METHODS: The BACH (Biomarkers in Acute Heart Failure) trial was a prospective, 15-center, international study of 1,641 patients presenting to the emergency department with dyspnea. A noninferiority test of MR-proANP versus B-type natriuretic peptide (BNP) for diagnosis of AHF and a superiority test of MR-proADM versus BNP for 90-day survival were conducted. Other end points were exploratory.

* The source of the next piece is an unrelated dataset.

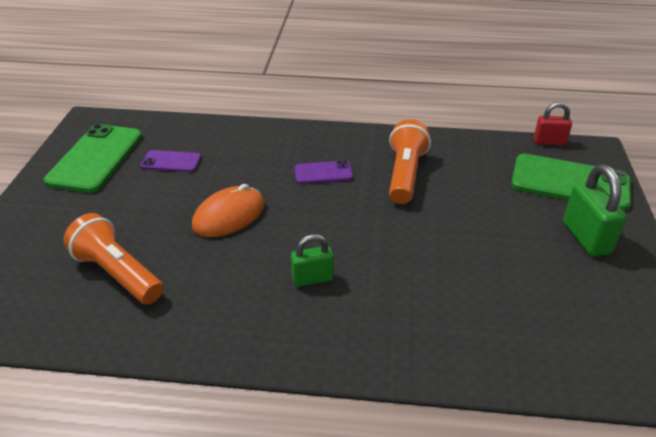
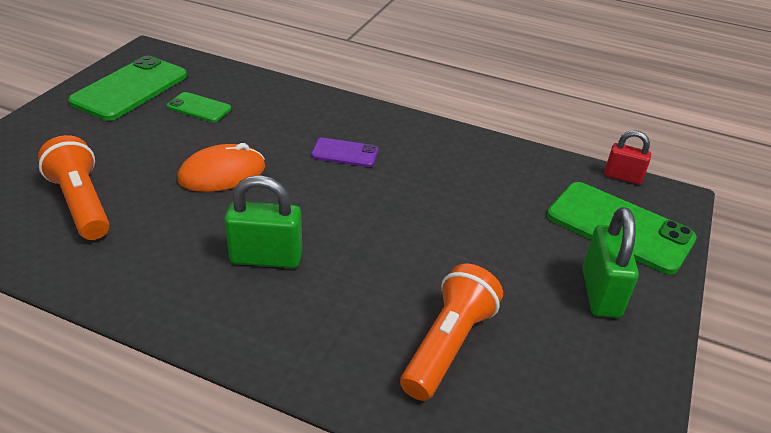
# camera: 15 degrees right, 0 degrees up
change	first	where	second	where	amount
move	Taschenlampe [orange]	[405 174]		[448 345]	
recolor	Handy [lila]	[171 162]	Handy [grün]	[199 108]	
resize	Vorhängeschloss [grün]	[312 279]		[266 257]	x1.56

RESULTS: MR-proANP (> or =120 pmol/l) proved noninferior to BNP (> or =100 pg/ml) for the diagnosis of AHF (accuracy difference 0.9%). In tests of secondary diagnostic objectives, MR-proANP levels added to the utility of BNP levels in patients with intermediate BNP values and with obesity but not in renal insufficiency, the elderly, or patients with edema. Using cut-off values from receiver-operating characteristic analysis, the accuracy to predict 90-day survival of heart failure patients was 73% (95% confidence interval: 70% to 77%) for MR-proADM and 62% (95% confidence interval: 58% to 66%) for BNP (difference p < 0.001). In adjusted multivariable Cox regression, MR-proADM, but not BNP, carried independent prognostic value (p < 0.001). Results were consistent using NT-proBNP instead of BNP (p < 0.001). None of the biomarkers was able to predict rehospitalization or visits to the emergency department with clinical relevance.

CONCLUSIONS: MR-proANP is as useful as BNP for AHF diagnosis in dyspneic patients and may provide additional clinical utility when BNP is difficult to interpret. MR-proADM identifies patients with high 90-day mortality risk and adds prognostic value to BNP. (Biomarkers in Acute Heart Failure [BACH]; NCT00537628).